Looking up the etymology of the word “acceptance”, amongst the definitions I found, what stuck out for me was: to get without effort, to assent to the reality of a situation.
Some years ago I wrote an article called “Dealings with Pain” on dealing with excessive physical pain. The article is in fact about the process of how to assent to the reality of a situation. The keyword here is, I think, “reality”.
When we find ourselves in a situation that feels unbearable, unacceptable, we feel that we, that is “I”, the self, is in that situation and limited by it. That is a very narrow perspective of reality, of the self, a belief that warrants closer examination.
Taking direct experience as the starting point, all experience consists of thoughts, feelings, sense perceptions and bodily sensations, arising and passing within the space of awareness as the wider self. The space of awareness is the lasting aspect of reality, which contains the transient aspect of reality within it. Right here, the idea that “I” is in the situation, does not align with direct experience. There is nothing outside of the space of awareness as the wider self. Whatever is arising within that space is made out of that space, is a manifestation of it and not something coming from outside. The experience we label as “pain”, as “unbearable”, as “unacceptable”, when broken down to its raw components, consists of thoughts, feelings, sense perceptions and bodily sensations, arising and passing within the space of awareness. When we, as awareness, believe “I am this arising thought, feeling, sense perception, bodily sensation”, in that instance the wider self contracts into a name and form, and becomes the limited self, finding itself in an unacceptable situation that appears dense and opaque. Resistance is an added layer of thoughts, feelings, sense perceptions and bodily sensations, and further identification with that layer results in the familiar inner conflict and inability to “assent to the reality of a situation”. The conflict is the erroneous belief that the limited self is reality.

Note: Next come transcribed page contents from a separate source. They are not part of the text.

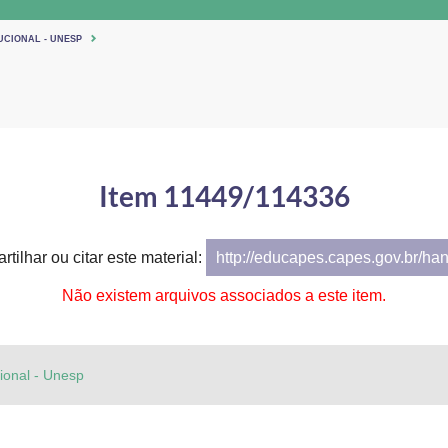
UCIONAL - UNESP
Item 11449/114336
tilhar ou citar este material:
http://educapes.capes.gov.br/ha
Não existem arquivos associados a este item.
cional - Unesp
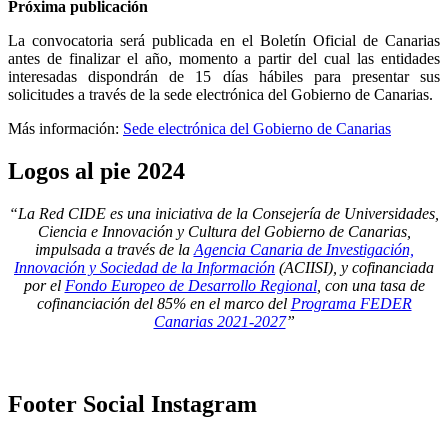
Próxima publicación
La convocatoria será publicada en el Boletín Oficial de Canarias
antes de finalizar el año, momento a partir del cual las entidades
interesadas dispondrán de 15 días hábiles para presentar sus
solicitudes a través de la sede electrónica del Gobierno de Canarias.
Más información:
Sede electrónica del Gobierno de Canarias
Logos
al pie 2024
“La Red CIDE es una iniciativa de la Consejería de Universidades,
Ciencia e Innovación y Cultura del Gobierno de Canarias,
impulsada a través de la
Agencia Canaria de Investigación,
Innovación y Sociedad de la Información
(ACIISI), y cofinanciada
por el
Fondo Europeo de Desarrollo Regional
, con una tasa de
cofinanciación del 85% en el marco del
Programa FEDER
Canarias 2021-2027
”
Footer
Social Instagram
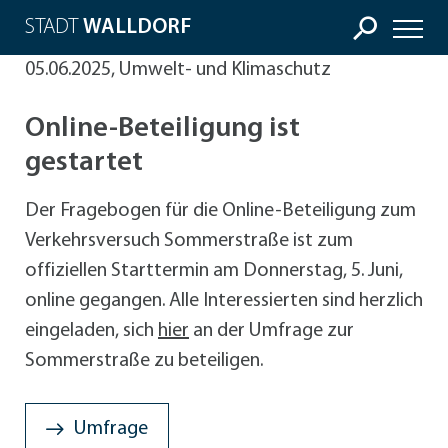
STADT
WALLDORF
05.06.2025, Umwelt- und Klimaschutz
Online-Beteiligung ist
gestartet
Der Fragebogen für die Online-Beteiligung zum
Verkehrsversuch Sommerstraße ist zum
offiziellen Starttermin am Donnerstag, 5. Juni,
online gegangen. Alle Interessierten sind herzlich
eingeladen, sich
hier
an der Umfrage zur
Sommerstraße zu beteiligen.
Umfrage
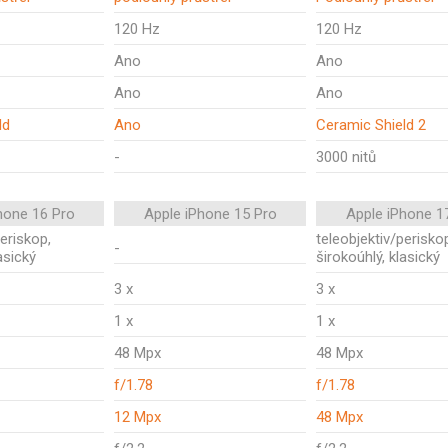
120 Hz
120 Hz
Ano
Ano
Ano
Ano
ld
Ano
Ceramic Shield 2
-
3000 nitů
hone 16 Pro
Apple iPhone 15 Pro
Apple iPhone 1
periskop,
teleobjektiv/perisko
-
asický
širokoúhlý, klasický
3 x
3 x
1 x
1 x
48 Mpx
48 Mpx
f/1.78
f/1.78
12 Mpx
48 Mpx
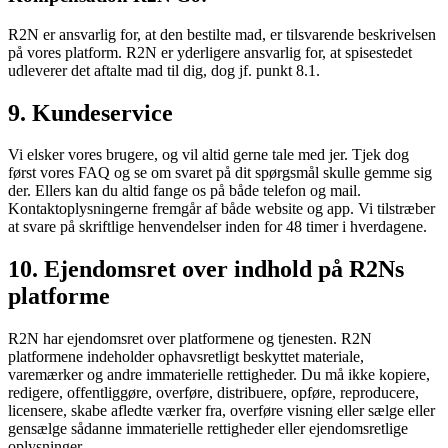
R2N er ansvarlig for, at den bestilte mad, er tilsvarende beskrivelsen
på vores platform. R2N er yderligere ansvarlig for, at spisestedet
udleverer det aftalte mad til dig, dog jf. punkt 8.1.
9. Kundeservice
Vi elsker vores brugere, og vil altid gerne tale med jer. Tjek dog
først vores FAQ og se om svaret på dit spørgsmål skulle gemme sig
der. Ellers kan du altid fange os på både telefon og mail.
Kontaktoplysningerne fremgår af både website og app. Vi tilstræber
at svare på skriftlige henvendelser inden for 48 timer i hverdagene.
10. Ejendomsret over indhold på R2Ns
platforme
R2N har ejendomsret over platformene og tjenesten. R2N
platformene indeholder ophavsretligt beskyttet materiale,
varemærker og andre immaterielle rettigheder. Du må ikke kopiere,
redigere, offentliggøre, overføre, distribuere, opføre, reproducere,
licensere, skabe afledte værker fra, overføre visning eller sælge eller
gensælge sådanne immaterielle rettigheder eller ejendomsretlige
oplysninger.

From the above perspective based on direct experience, acceptance is not an add-on to the limited self, it is not some advanced level of spiritual practice, some extraordinary achievement which the sage has acquired through arduous effort and which the ignorant lacks. Acceptance is the natural result, not of an add-on but of a removal, that is the removal of the belief that the self is limited to thoughts, feelings, perceptions and sensations. The true self as the space of awareness is so much bigger than whatever is arising within it, it illuminates all experience. Whatever the circumstances, that is the reality we can always assent to effortlessly.